**TRY IT**
Among the lines below, count those with "videos". Give only the number.

Top of AVAILABLE DATA

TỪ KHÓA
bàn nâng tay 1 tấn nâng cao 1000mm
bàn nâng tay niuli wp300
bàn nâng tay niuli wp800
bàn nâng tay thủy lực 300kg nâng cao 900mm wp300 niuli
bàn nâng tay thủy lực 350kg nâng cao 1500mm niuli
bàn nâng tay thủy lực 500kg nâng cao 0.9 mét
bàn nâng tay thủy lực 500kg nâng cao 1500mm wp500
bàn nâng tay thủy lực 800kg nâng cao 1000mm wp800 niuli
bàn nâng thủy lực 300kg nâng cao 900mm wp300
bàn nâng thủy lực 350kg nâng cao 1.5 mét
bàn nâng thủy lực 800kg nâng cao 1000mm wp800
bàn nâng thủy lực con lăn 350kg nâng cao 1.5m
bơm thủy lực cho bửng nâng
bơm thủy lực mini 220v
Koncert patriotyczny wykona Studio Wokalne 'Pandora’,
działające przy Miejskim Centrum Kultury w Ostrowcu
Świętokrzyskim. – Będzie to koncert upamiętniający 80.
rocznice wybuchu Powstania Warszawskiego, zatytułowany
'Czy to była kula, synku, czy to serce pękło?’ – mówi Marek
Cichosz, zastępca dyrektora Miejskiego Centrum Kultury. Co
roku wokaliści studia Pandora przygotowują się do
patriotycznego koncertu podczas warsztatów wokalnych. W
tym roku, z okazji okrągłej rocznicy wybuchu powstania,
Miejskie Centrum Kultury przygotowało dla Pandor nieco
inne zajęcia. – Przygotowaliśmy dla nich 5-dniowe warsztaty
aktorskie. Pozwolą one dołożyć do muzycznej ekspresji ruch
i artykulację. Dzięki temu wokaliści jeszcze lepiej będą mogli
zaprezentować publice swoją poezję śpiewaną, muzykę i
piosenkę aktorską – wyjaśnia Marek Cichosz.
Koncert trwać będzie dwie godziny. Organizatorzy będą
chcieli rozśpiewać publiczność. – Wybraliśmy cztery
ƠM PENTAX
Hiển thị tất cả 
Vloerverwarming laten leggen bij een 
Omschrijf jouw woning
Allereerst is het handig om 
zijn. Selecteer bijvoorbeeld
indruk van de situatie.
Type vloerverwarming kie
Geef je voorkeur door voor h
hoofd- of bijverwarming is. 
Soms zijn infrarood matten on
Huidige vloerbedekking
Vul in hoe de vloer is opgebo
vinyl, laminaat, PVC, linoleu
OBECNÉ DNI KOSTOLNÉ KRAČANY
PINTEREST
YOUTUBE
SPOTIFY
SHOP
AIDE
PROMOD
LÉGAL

Bottom of AVAILABLE DATA
Top of AVAILABLE DATA

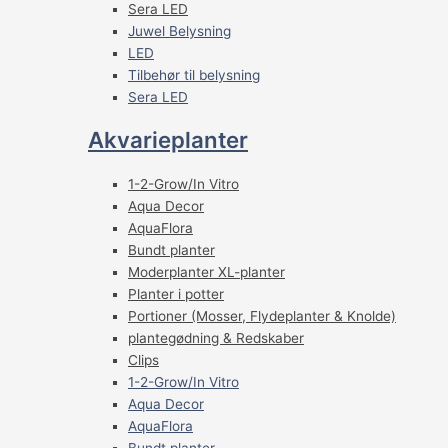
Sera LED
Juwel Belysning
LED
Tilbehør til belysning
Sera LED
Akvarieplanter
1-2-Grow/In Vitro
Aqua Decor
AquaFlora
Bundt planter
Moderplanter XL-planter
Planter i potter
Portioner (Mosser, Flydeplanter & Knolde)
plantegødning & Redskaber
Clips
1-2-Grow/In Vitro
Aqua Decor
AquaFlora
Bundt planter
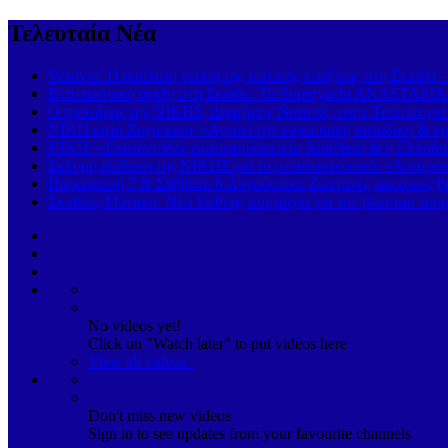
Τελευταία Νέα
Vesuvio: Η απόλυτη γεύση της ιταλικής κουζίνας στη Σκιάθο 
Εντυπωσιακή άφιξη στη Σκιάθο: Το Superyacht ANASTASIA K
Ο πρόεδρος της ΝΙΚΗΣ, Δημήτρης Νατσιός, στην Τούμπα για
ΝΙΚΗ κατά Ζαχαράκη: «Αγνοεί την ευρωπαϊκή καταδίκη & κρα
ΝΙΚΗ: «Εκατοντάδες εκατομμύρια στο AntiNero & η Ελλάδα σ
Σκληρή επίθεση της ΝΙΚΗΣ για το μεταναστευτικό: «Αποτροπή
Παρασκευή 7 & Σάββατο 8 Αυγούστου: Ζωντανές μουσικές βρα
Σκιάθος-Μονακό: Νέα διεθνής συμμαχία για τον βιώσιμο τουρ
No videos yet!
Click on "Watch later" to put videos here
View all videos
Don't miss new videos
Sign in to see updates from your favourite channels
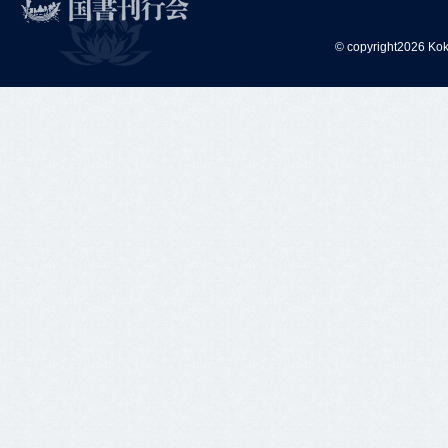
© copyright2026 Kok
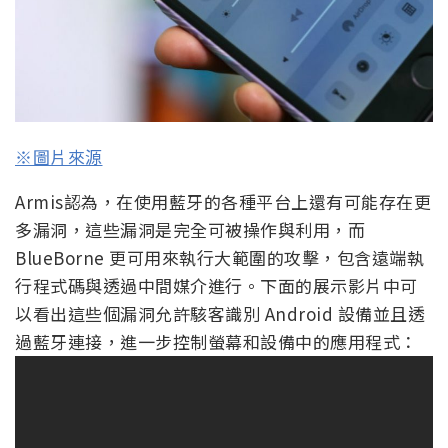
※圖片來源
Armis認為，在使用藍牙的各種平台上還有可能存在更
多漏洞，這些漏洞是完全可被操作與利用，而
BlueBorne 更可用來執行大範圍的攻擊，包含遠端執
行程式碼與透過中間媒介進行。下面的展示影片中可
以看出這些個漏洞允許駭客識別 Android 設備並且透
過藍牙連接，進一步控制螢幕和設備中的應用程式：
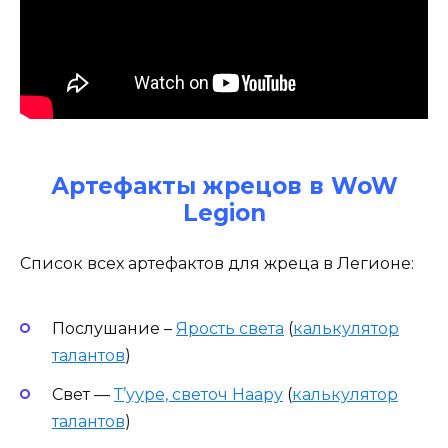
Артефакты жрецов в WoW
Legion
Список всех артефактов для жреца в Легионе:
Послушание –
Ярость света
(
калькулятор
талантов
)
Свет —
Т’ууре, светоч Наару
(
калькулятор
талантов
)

Bottom of AVAILABLE DATA
Top of AVAILABLE DATA

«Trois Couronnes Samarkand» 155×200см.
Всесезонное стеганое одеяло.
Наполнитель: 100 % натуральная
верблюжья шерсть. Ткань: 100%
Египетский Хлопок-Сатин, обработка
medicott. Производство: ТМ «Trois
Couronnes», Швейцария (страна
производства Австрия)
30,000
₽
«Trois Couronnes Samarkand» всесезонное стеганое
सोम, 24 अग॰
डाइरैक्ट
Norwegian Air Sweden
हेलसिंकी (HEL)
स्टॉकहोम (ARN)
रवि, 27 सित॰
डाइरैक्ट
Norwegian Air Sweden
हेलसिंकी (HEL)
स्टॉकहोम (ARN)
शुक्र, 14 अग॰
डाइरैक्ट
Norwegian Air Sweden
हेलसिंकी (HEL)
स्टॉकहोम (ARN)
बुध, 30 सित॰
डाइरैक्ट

Bottom of AVAILABLE DATA

**RESULT**
4